======== Input ========
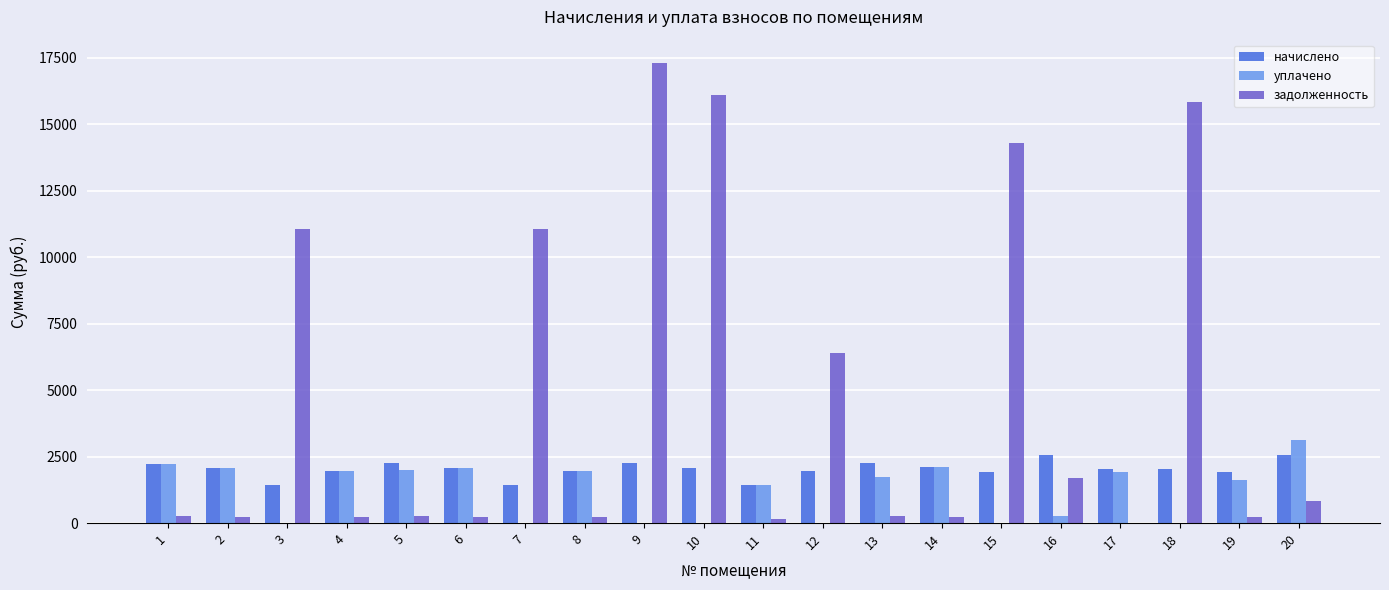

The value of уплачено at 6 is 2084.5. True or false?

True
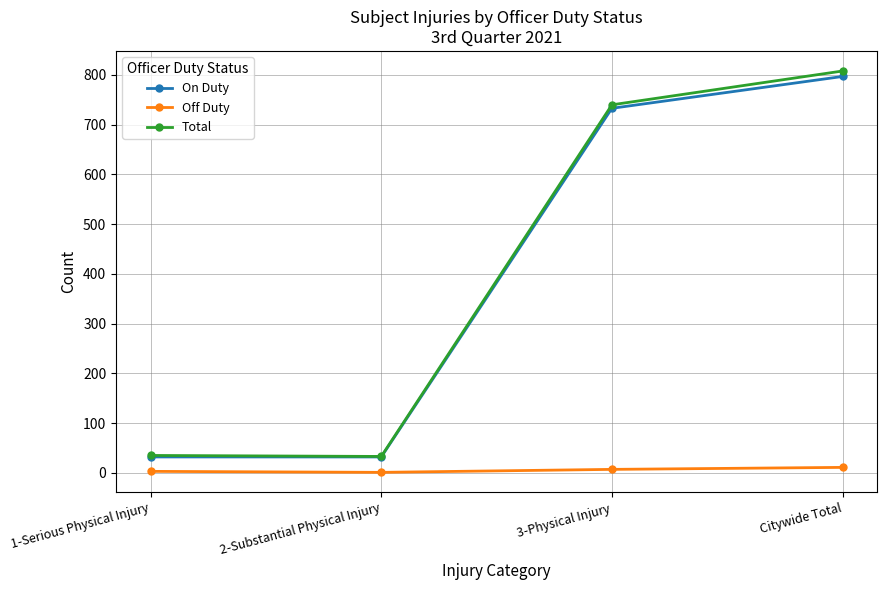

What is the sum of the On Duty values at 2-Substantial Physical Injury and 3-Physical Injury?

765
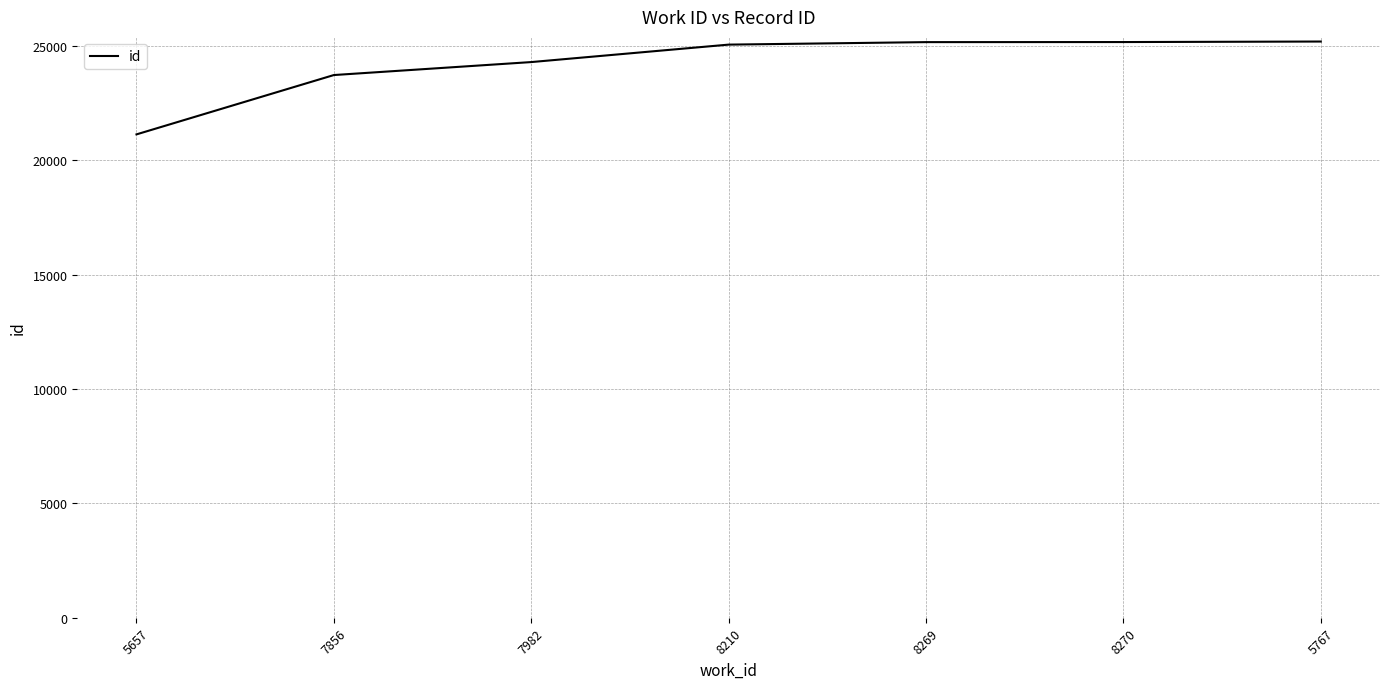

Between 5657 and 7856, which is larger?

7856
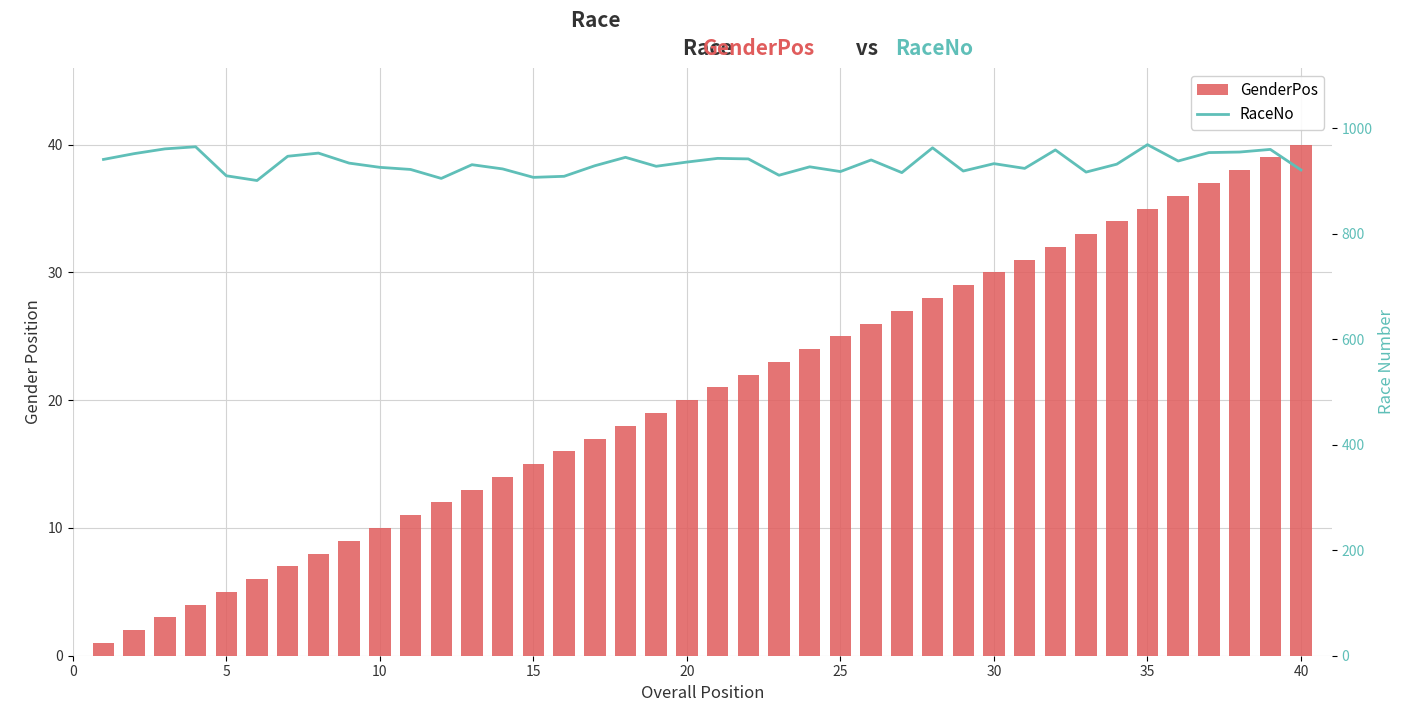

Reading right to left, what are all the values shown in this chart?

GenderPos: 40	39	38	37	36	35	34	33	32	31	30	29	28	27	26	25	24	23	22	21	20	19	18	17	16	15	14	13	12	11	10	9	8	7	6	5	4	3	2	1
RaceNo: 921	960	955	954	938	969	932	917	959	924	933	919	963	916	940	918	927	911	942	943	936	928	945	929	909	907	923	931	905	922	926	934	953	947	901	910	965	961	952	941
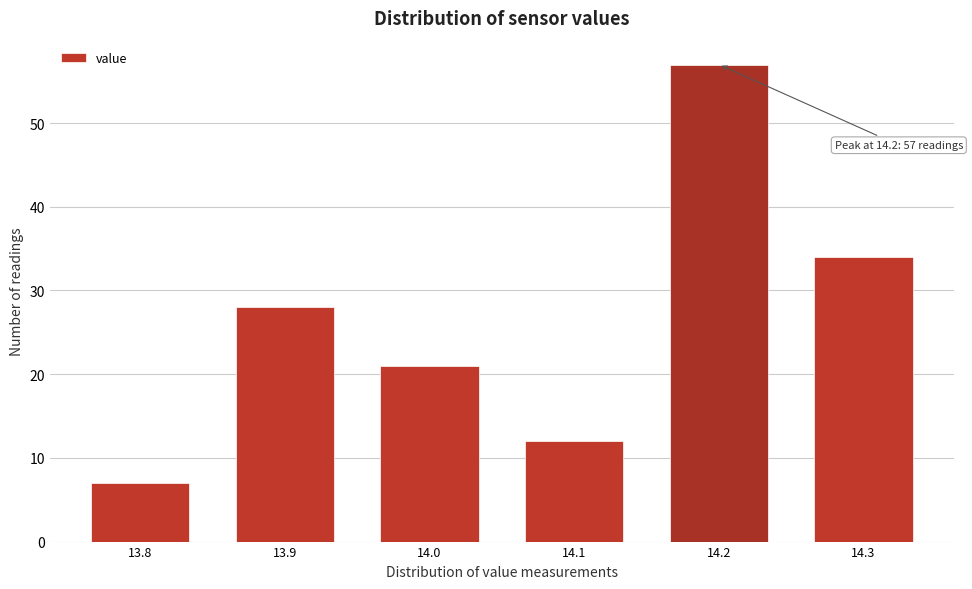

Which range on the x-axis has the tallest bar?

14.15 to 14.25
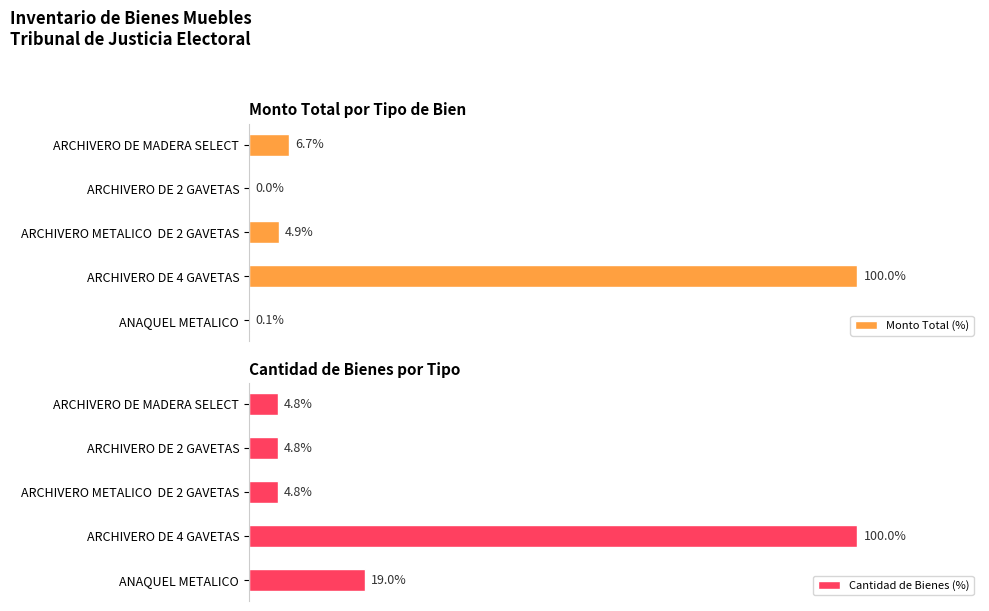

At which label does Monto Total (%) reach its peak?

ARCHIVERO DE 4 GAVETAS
========
Report each line of the rows above that contains the string "values", copying every such line in full.

What is the sum of the On Duty values at 2-Substantial Physical Injury and 3-Physical Injury?
Reading right to left, what are all the values shown in this chart?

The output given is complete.